The meme-ification of Future Islands, via NPR.

Despite all this, it's good to remind ourselves that bands you love getting big can bring many positives along with the bummers. One of the best things to come out of any once obscure band gaining attention is it gives them the ability to take other underrated artists with them. Arcade Fire's success helped propel Owen Pallett from a brilliant video game-obsessed outsider to a Grammy-nominated composer, while Grimes' rise to fame exposed us to the gorgeous intensity of Majical Cloudz. I would not be surprised if Future Islands do the same, taking advantage of their new fame to bring their long time friends with them into the spotlight.

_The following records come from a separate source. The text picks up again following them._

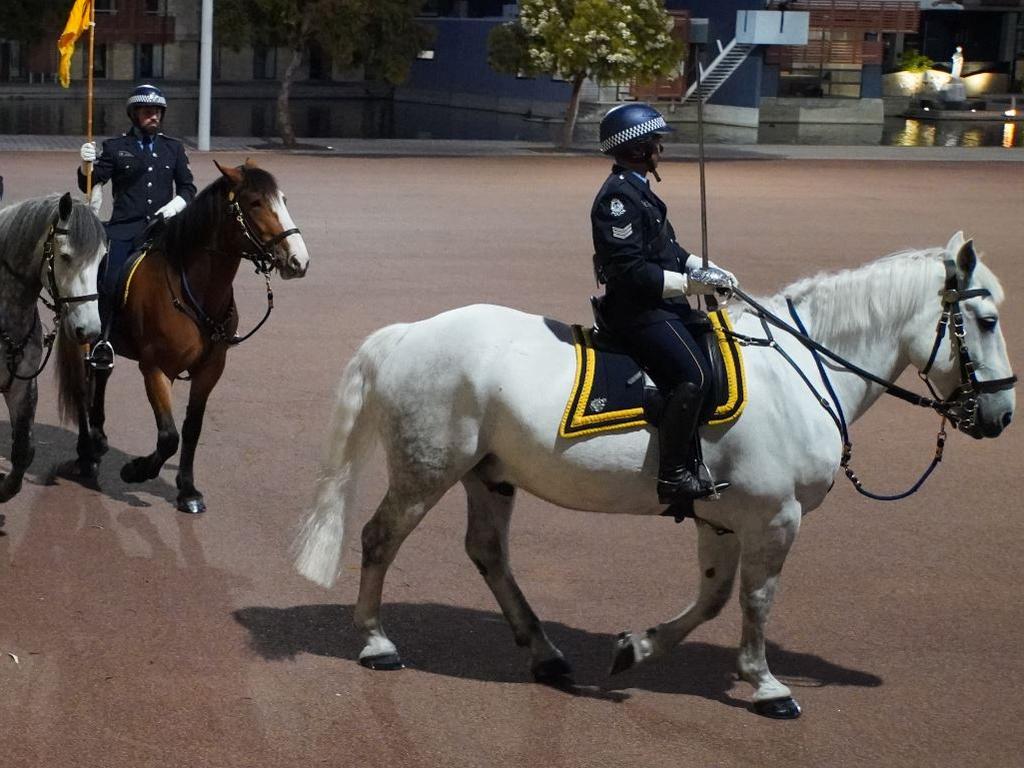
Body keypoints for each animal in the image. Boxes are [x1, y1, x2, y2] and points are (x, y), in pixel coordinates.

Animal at [75, 159, 309, 514]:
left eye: (283, 200)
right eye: (255, 202)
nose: (299, 259)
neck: (194, 289)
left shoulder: (210, 370)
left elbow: (191, 428)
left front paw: (187, 490)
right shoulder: (156, 368)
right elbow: (168, 436)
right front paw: (136, 470)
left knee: (99, 376)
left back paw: (98, 439)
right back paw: (86, 453)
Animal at [76, 85, 194, 368]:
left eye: (155, 111)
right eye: (146, 110)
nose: (153, 118)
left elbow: (187, 184)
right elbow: (96, 172)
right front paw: (87, 155)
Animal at [296, 231, 1015, 720]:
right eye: (986, 321)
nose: (1002, 414)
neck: (798, 371)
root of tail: (407, 333)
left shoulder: (722, 517)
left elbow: (712, 599)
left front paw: (636, 648)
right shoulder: (775, 517)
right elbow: (756, 600)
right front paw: (767, 685)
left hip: (488, 475)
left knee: (487, 552)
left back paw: (546, 654)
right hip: (428, 470)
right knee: (380, 539)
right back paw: (376, 642)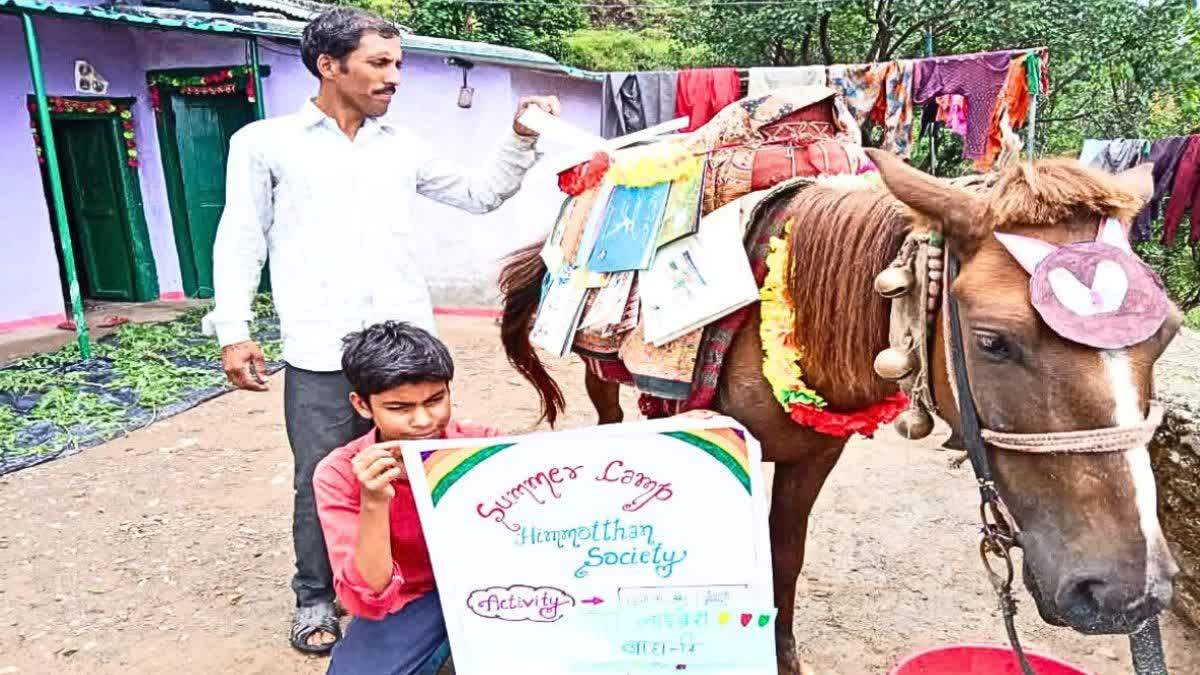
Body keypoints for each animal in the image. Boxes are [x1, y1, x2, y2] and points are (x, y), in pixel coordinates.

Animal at [496, 149, 1180, 667]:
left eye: (1167, 333)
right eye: (992, 341)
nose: (1126, 593)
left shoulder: (814, 456)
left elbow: (786, 555)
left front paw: (781, 651)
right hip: (601, 373)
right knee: (611, 421)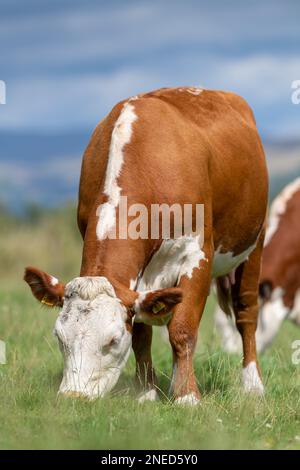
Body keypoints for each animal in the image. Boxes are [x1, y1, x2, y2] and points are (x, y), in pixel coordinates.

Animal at [23, 87, 268, 404]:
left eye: (113, 340)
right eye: (59, 337)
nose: (73, 396)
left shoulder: (197, 255)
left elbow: (183, 329)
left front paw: (187, 397)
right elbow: (141, 336)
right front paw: (146, 392)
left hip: (254, 243)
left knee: (246, 314)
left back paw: (252, 385)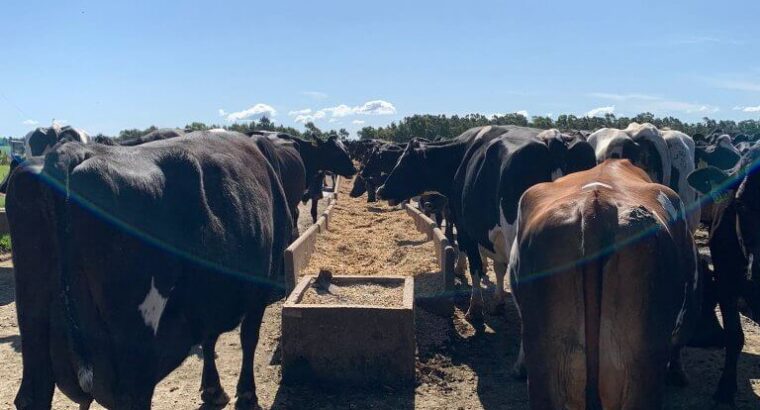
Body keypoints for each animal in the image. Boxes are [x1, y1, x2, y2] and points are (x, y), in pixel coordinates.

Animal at [8, 132, 294, 410]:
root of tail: (73, 152)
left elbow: (210, 338)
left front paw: (213, 389)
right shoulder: (261, 285)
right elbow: (248, 337)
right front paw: (246, 395)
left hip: (33, 316)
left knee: (32, 394)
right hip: (137, 343)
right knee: (132, 397)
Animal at [378, 126, 596, 318]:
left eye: (404, 161)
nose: (381, 189)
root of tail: (552, 137)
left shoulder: (465, 226)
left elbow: (473, 262)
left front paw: (474, 306)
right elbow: (498, 267)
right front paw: (498, 302)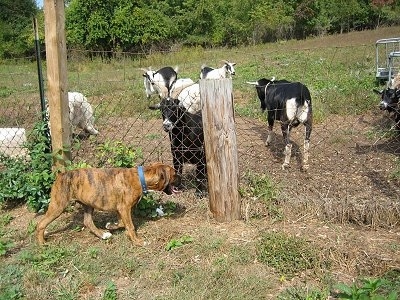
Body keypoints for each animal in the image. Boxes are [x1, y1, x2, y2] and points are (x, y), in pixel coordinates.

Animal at [36, 163, 180, 245]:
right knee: (41, 224)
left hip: (88, 204)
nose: (181, 177)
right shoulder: (124, 208)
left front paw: (111, 226)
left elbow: (122, 223)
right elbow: (131, 226)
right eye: (174, 174)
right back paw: (42, 243)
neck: (141, 178)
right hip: (58, 206)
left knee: (88, 222)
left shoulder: (120, 209)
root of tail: (61, 175)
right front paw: (138, 242)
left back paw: (103, 235)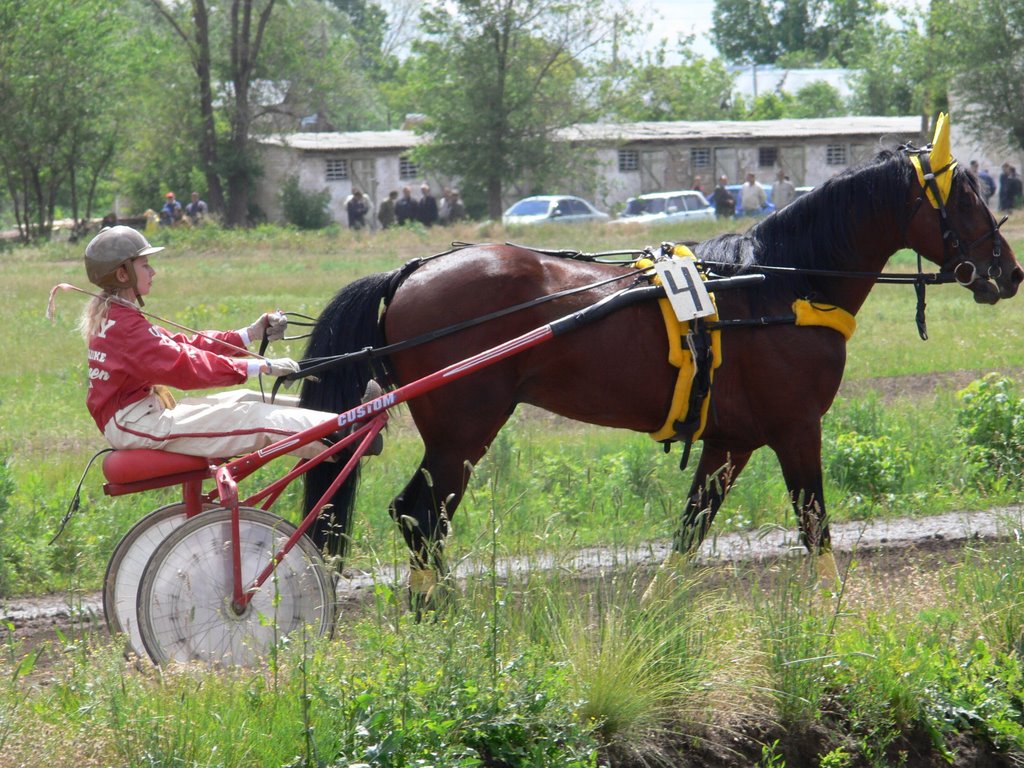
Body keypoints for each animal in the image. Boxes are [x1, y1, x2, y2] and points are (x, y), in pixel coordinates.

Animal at [299, 115, 1019, 606]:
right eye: (965, 197)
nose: (1007, 272)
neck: (780, 285)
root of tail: (411, 273)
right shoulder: (796, 428)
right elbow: (815, 526)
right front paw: (832, 611)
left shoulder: (731, 441)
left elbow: (689, 534)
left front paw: (654, 617)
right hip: (463, 431)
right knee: (420, 515)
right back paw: (442, 610)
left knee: (419, 518)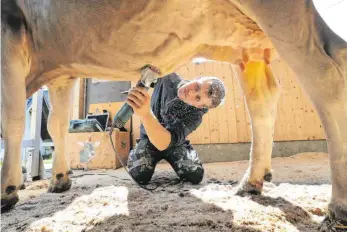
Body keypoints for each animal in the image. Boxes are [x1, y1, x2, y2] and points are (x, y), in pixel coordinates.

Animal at [0, 0, 347, 228]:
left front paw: (8, 189)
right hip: (245, 43)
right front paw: (59, 179)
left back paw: (338, 208)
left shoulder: (10, 28)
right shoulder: (64, 71)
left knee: (327, 71)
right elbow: (56, 124)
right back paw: (252, 181)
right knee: (262, 97)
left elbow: (12, 120)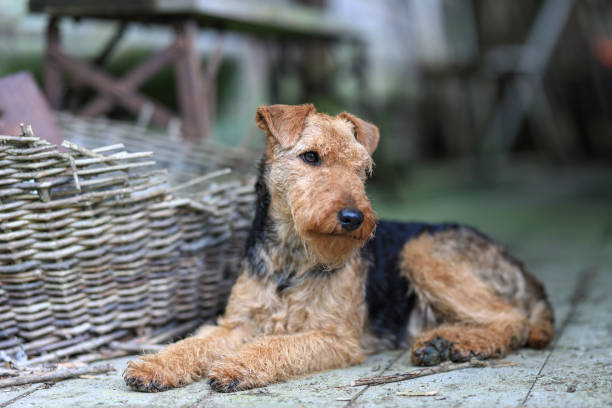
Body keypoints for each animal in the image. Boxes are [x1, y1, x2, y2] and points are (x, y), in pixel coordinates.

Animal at [124, 104, 556, 392]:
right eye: (311, 157)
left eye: (363, 169)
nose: (353, 217)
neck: (291, 257)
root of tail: (518, 265)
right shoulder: (237, 324)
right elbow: (192, 344)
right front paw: (151, 367)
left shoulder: (335, 336)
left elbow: (274, 345)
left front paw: (234, 367)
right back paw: (441, 344)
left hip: (421, 251)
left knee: (511, 319)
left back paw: (457, 345)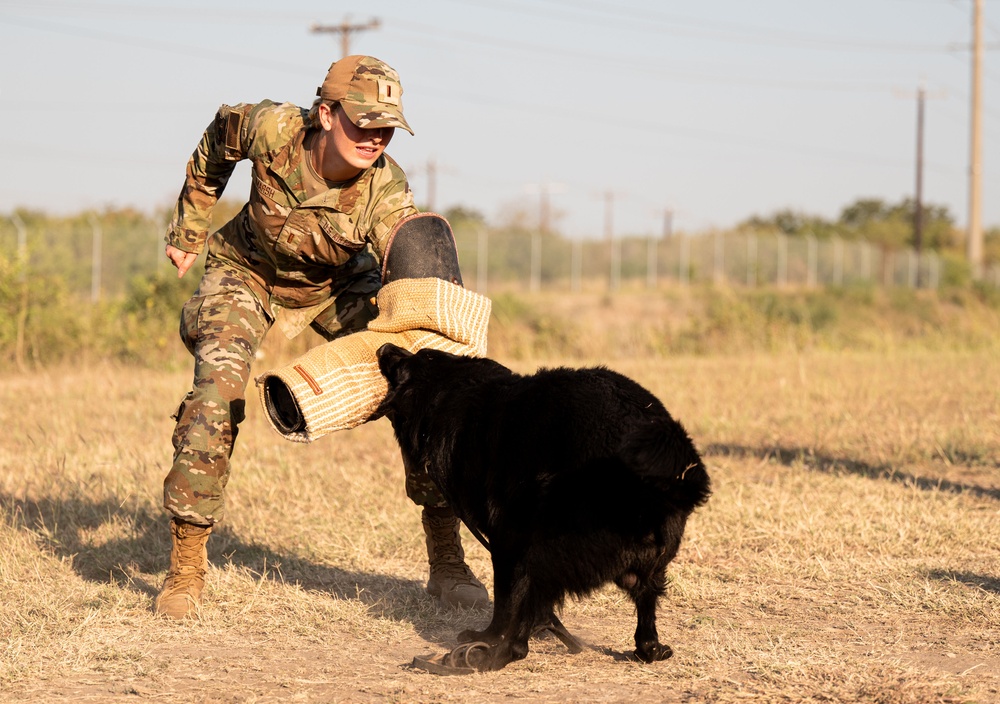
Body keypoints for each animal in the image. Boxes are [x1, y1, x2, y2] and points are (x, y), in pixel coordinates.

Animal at [376, 344, 712, 672]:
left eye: (418, 356)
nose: (384, 346)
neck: (454, 391)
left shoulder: (505, 543)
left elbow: (504, 603)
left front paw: (487, 636)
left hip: (543, 553)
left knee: (519, 639)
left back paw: (487, 658)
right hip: (650, 567)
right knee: (646, 613)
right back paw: (649, 649)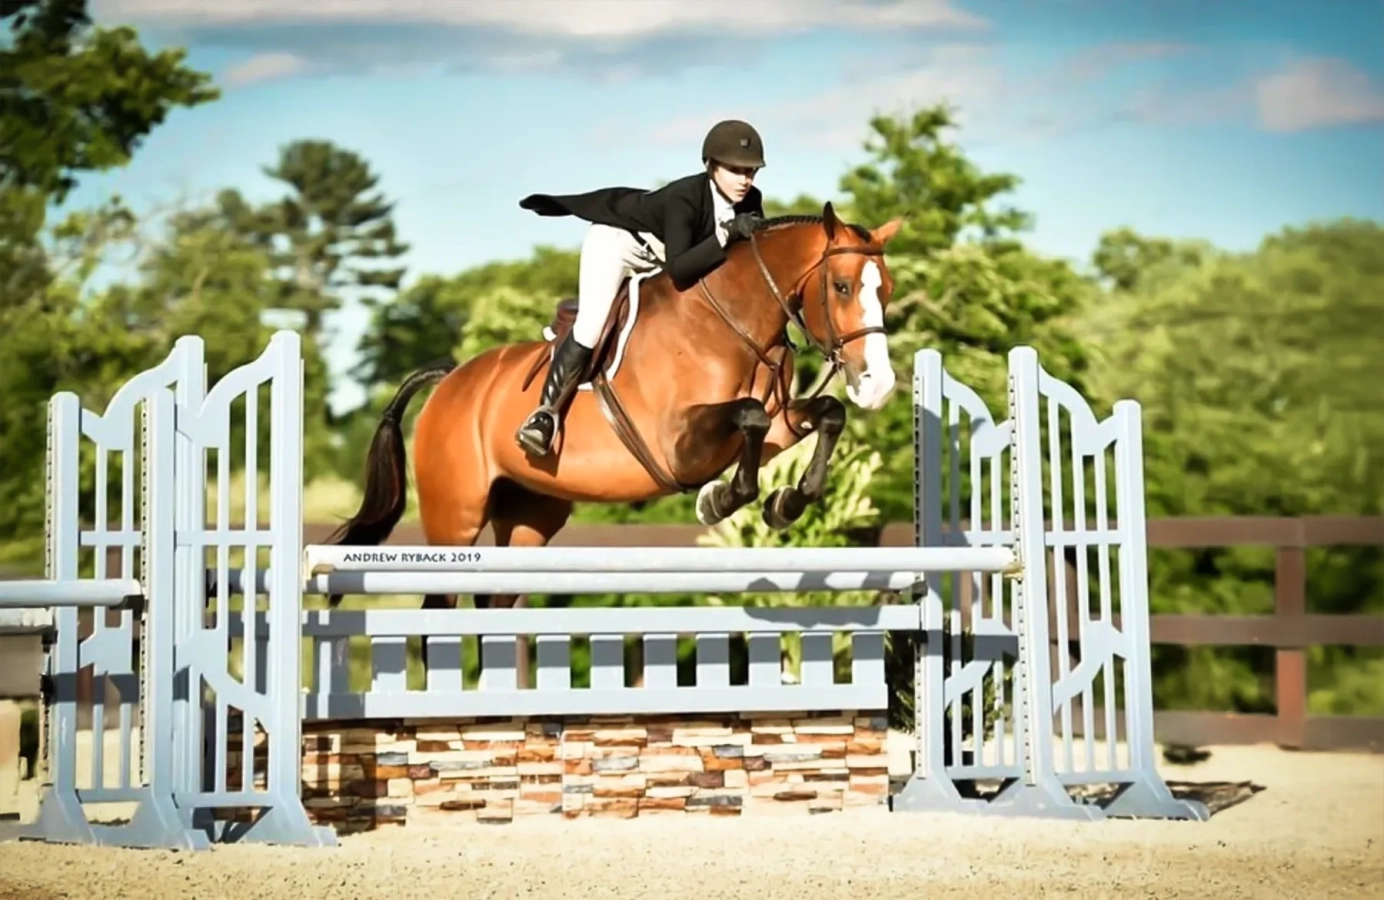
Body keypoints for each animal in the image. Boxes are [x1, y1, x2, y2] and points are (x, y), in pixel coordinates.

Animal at [325, 202, 904, 622]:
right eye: (842, 286)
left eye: (888, 289)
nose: (878, 385)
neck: (733, 321)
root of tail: (449, 381)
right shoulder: (677, 445)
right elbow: (749, 418)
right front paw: (718, 501)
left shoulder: (777, 422)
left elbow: (825, 413)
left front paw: (785, 503)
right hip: (455, 520)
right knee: (438, 606)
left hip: (529, 517)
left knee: (495, 600)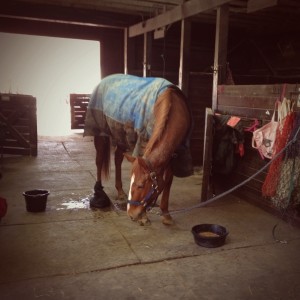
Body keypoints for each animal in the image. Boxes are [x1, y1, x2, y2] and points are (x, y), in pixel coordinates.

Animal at [84, 74, 192, 225]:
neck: (174, 105)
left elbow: (167, 183)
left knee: (118, 158)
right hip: (100, 133)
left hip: (121, 136)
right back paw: (99, 191)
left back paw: (120, 192)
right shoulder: (143, 143)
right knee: (99, 161)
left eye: (141, 185)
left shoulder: (172, 155)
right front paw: (145, 217)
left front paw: (166, 214)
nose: (131, 214)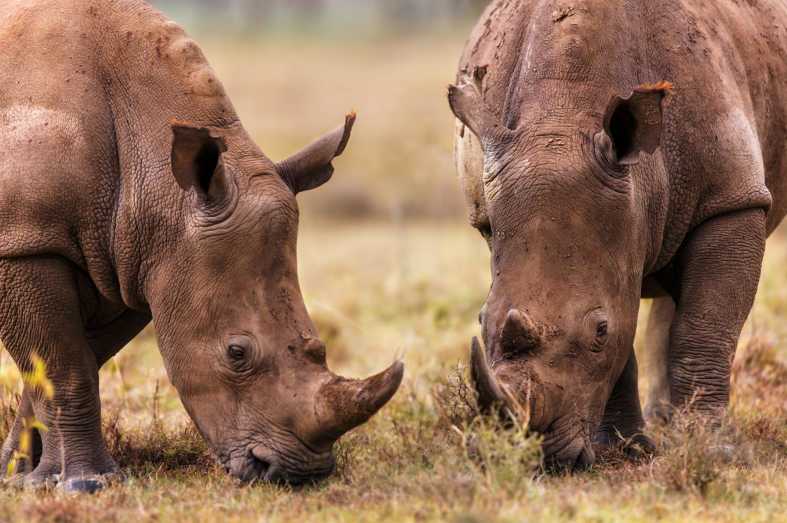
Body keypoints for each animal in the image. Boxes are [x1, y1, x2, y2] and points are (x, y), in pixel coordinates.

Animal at [0, 0, 403, 492]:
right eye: (236, 353)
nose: (298, 473)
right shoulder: (27, 241)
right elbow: (65, 366)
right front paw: (87, 483)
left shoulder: (130, 258)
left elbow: (70, 362)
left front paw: (20, 475)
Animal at [449, 0, 787, 469]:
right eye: (480, 321)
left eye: (599, 331)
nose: (534, 457)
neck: (560, 115)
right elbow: (625, 337)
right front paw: (626, 451)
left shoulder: (732, 200)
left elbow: (705, 327)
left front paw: (711, 448)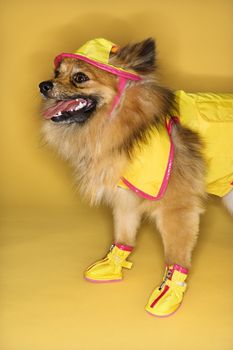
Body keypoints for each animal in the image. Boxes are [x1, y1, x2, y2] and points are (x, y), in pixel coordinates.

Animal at [39, 38, 232, 318]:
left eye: (80, 77)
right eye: (56, 73)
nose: (43, 85)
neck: (124, 123)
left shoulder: (177, 208)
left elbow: (176, 255)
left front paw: (168, 293)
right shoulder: (125, 196)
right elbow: (123, 235)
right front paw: (112, 265)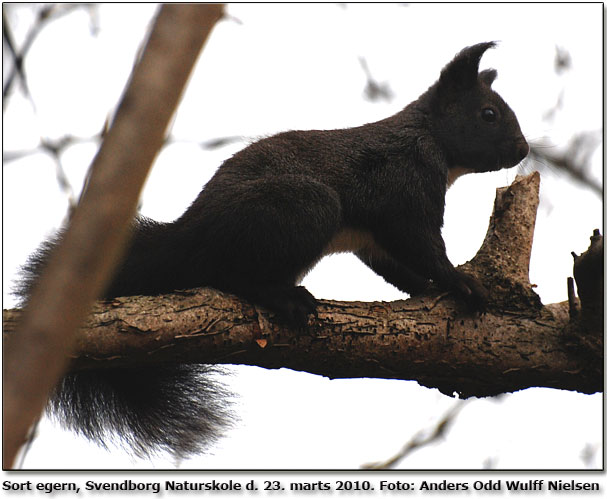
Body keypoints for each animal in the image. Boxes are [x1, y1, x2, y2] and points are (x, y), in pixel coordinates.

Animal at [16, 43, 528, 460]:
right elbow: (424, 247)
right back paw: (285, 297)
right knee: (230, 276)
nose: (523, 150)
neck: (433, 142)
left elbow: (397, 266)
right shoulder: (404, 187)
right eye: (488, 114)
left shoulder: (373, 238)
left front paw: (424, 289)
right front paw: (462, 283)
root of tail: (187, 236)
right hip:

On that note, if you yourself are a new fan, I'd recommend to you a genre of artists I will label as “weird male pop.” From Future Islands' hometown, there's absurdist rapper DJ Dog Dick and virtuosic guitar looper Dustin Wong, along with frequent tour mates Ed Schrader's Music Beat. On the other side of the country, John Maus performs his dissociated odes in a similarly ferocious manner, with even more self abuse. And on the other side of the world, Kirin J. Callinan is similarly turning masculinity on its head with performances would that feel easily at home in a Baltimore warehouse. Not all of these artists are ready for television, and some of them may never be. But one band winning the media exposure lottery should give us hope that there's still room for unapologetic strangeness and emotional authenticity in the realm of popular music.